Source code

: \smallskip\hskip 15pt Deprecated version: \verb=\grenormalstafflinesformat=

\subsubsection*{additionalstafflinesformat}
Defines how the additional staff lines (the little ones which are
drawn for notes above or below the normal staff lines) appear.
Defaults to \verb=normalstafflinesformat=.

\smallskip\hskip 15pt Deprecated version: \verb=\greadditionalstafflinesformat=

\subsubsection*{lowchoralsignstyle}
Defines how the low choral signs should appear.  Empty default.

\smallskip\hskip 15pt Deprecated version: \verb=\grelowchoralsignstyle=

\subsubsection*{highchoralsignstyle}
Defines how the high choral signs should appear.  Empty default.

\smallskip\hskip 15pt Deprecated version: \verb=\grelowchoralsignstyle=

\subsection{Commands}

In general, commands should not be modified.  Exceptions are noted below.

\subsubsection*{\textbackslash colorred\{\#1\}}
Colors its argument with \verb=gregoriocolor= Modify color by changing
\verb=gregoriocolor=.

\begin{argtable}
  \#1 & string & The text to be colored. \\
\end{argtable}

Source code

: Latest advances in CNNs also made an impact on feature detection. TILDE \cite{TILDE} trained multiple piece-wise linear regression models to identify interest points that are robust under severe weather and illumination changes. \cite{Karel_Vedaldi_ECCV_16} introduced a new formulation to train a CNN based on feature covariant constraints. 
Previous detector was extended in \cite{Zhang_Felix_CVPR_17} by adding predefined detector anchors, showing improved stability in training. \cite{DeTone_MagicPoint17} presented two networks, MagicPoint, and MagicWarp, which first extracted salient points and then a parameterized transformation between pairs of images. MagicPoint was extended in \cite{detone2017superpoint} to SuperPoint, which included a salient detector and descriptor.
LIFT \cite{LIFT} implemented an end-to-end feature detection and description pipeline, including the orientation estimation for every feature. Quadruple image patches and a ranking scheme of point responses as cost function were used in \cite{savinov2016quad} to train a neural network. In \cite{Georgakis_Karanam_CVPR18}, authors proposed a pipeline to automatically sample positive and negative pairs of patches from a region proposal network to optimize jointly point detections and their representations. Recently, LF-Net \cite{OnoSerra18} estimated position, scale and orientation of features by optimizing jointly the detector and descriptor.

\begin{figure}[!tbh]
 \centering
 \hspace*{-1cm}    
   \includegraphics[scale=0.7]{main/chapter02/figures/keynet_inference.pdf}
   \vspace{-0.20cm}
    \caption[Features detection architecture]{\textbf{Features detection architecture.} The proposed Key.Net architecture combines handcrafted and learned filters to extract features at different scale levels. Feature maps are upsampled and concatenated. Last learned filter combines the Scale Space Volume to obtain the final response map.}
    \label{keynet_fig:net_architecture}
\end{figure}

============

YOUR OBJECTIVE: Recopy the entries above in their entirety, exactly.

SOLUTION:
Source code

: \smallskip\hskip 15pt Deprecated version: \verb=\grenormalstafflinesformat=

\subsubsection*{additionalstafflinesformat}
Defines how the additional staff lines (the little ones which are
drawn for notes above or below the normal staff lines) appear.
Defaults to \verb=normalstafflinesformat=.

\smallskip\hskip 15pt Deprecated version: \verb=\greadditionalstafflinesformat=

\subsubsection*{lowchoralsignstyle}
Defines how the low choral signs should appear.  Empty default.

\smallskip\hskip 15pt Deprecated version: \verb=\grelowchoralsignstyle=

\subsubsection*{highchoralsignstyle}
Defines how the high choral signs should appear.  Empty default.

\smallskip\hskip 15pt Deprecated version: \verb=\grelowchoralsignstyle=

\subsection{Commands}

In general, commands should not be modified.  Exceptions are noted below.

\subsubsection*{\textbackslash colorred\{\#1\}}
Colors its argument with \verb=gregoriocolor= Modify color by changing
\verb=gregoriocolor=.

\begin{argtable}
  \#1 & string & The text to be colored. \\
\end{argtable}

Source code

: Latest advances in CNNs also made an impact on feature detection. TILDE \cite{TILDE} trained multiple piece-wise linear regression models to identify interest points that are robust under severe weather and illumination changes. \cite{Karel_Vedaldi_ECCV_16} introduced a new formulation to train a CNN based on feature covariant constraints. 
Previous detector was extended in \cite{Zhang_Felix_CVPR_17} by adding predefined detector anchors, showing improved stability in training. \cite{DeTone_MagicPoint17} presented two networks, MagicPoint, and MagicWarp, which first extracted salient points and then a parameterized transformation between pairs of images. MagicPoint was extended in \cite{detone2017superpoint} to SuperPoint, which included a salient detector and descriptor.
LIFT \cite{LIFT} implemented an end-to-end feature detection and description pipeline, including the orientation estimation for every feature. Quadruple image patches and a ranking scheme of point responses as cost function were used in \cite{savinov2016quad} to train a neural network. In \cite{Georgakis_Karanam_CVPR18}, authors proposed a pipeline to automatically sample positive and negative pairs of patches from a region proposal network to optimize jointly point detections and their representations. Recently, LF-Net \cite{OnoSerra18} estimated position, scale and orientation of features by optimizing jointly the detector and descriptor.

\begin{figure}[!tbh]
 \centering
 \hspace*{-1cm}    
   \includegraphics[scale=0.7]{main/chapter02/figures/keynet_inference.pdf}
   \vspace{-0.20cm}
    \caption[Features detection architecture]{\textbf{Features detection architecture.} The proposed Key.Net architecture combines handcrafted and learned filters to extract features at different scale levels. Feature maps are upsampled and concatenated. Last learned filter combines the Scale Space Volume to obtain the final response map.}
    \label{keynet_fig:net_architecture}
\end{figure}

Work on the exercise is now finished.